Reputation: 111
How to find out the entropy of the English language by using isolated symbol probabilities of the language?
Upvotes: 10
Views: 10859
Reputation: 69997
If we define 'isolated symbol probabilities' in the way it's done in this SO answer, we would have to do the following:
Obtain a representative sample of English text (perhaps a carefully selected corpus of news articles, blog posts, some scientific articles and some personal letters), as large as possible
Iterate through its characters and count the frequency of occurrence of each of them
Use the frequency, divided by the total number of characters, as estimate for each character's probability
Calculate the average length in bits of each character by multiplying its probability with the negative logarithm of that same probability (the base-2 logarithm if we want the unit of entropy to be bit)
Take the sum of all average lengths of all characters. That is the result.
Caveats:
This isolated-symbols entropy is not what is usually referred to as Shannon's entropy estimate for English. Shannon based the entropy on conditional n-gram probabilities, rather than isolated symbols, and his famous 1950 paper is largely about how to determine the optimal n.
Most people who try to estimate the entropy of English exclude punctuation characters and normalise all text to lowercase.
The above assumes that a symbol is defined as a character (or letter) of English. You could do a similar thing for entire words, or other units of text.
Code example:
Here is some Python code that implements the procedure described above. It normalises the text to lowercase and excludes punctuation and any other non-alphabetic, non-whitespace character.
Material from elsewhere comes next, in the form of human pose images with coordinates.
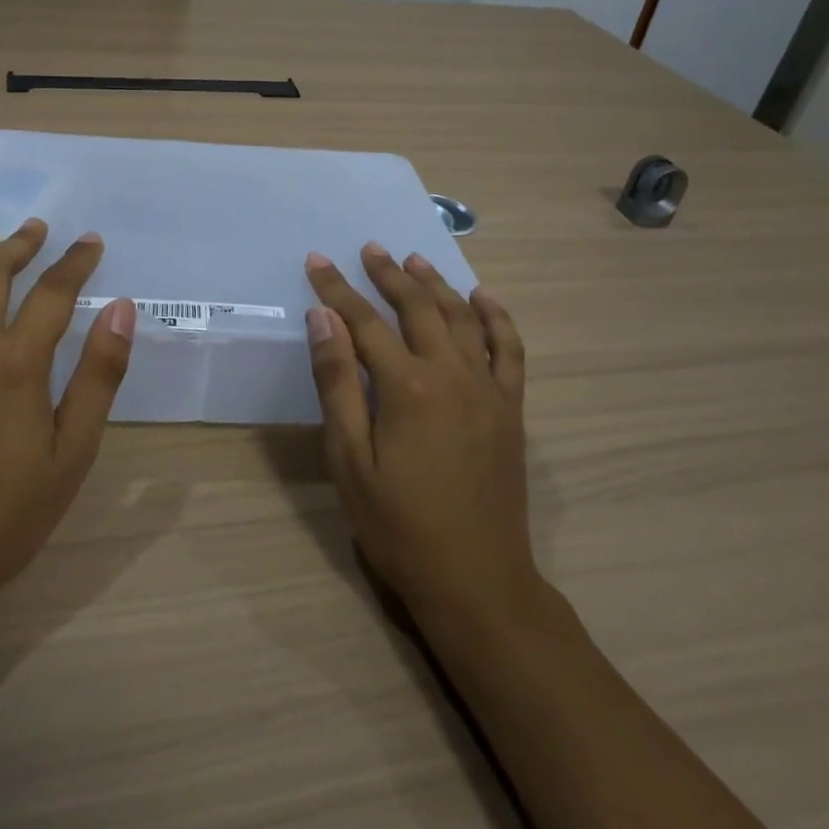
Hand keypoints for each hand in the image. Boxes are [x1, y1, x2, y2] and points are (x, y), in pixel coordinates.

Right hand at [304, 243, 535, 623]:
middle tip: (370, 250)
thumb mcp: (350, 460)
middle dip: (389, 275)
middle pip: (418, 308)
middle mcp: (452, 374)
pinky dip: (496, 318)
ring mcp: (488, 389)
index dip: (337, 289)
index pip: (364, 322)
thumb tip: (323, 319)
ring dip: (438, 285)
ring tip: (415, 262)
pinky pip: (509, 349)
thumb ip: (338, 384)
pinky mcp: (510, 408)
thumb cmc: (399, 525)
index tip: (317, 262)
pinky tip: (482, 299)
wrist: (476, 579)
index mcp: (407, 387)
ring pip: (463, 318)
It assumes that you have put together a representative corpus of English and provide it (encoded as ASCII) on STDIN.
import re
import sys
from math import log
# Function to compute the base-2 logarithm of a floating point number.
def log2(number):
return log(number) / log(2)
# Function to normalise the text.
cleaner = re.compile('[^a-z]+')
def clean(text):
return cleaner.sub(' ',text)
# Dictionary for letter counts
letter_frequency = {}
# Read and normalise input text
text = clean(sys.stdin.read().lower().strip())
# Count letter frequencies
for letter in text:
if letter in letter_frequency:
letter_frequency[letter] += 1
else:
letter_frequency[letter] = 1
# Calculate entropy
length_sum = 0.0
for letter in letter_frequency:
probability = float(letter_frequency[letter]) / len(text)
length_sum += probability * log2(probability)
# Output
sys.stdout.write('Entropy: %f bits per character\n' % (-length_sum))
Upvotes: 18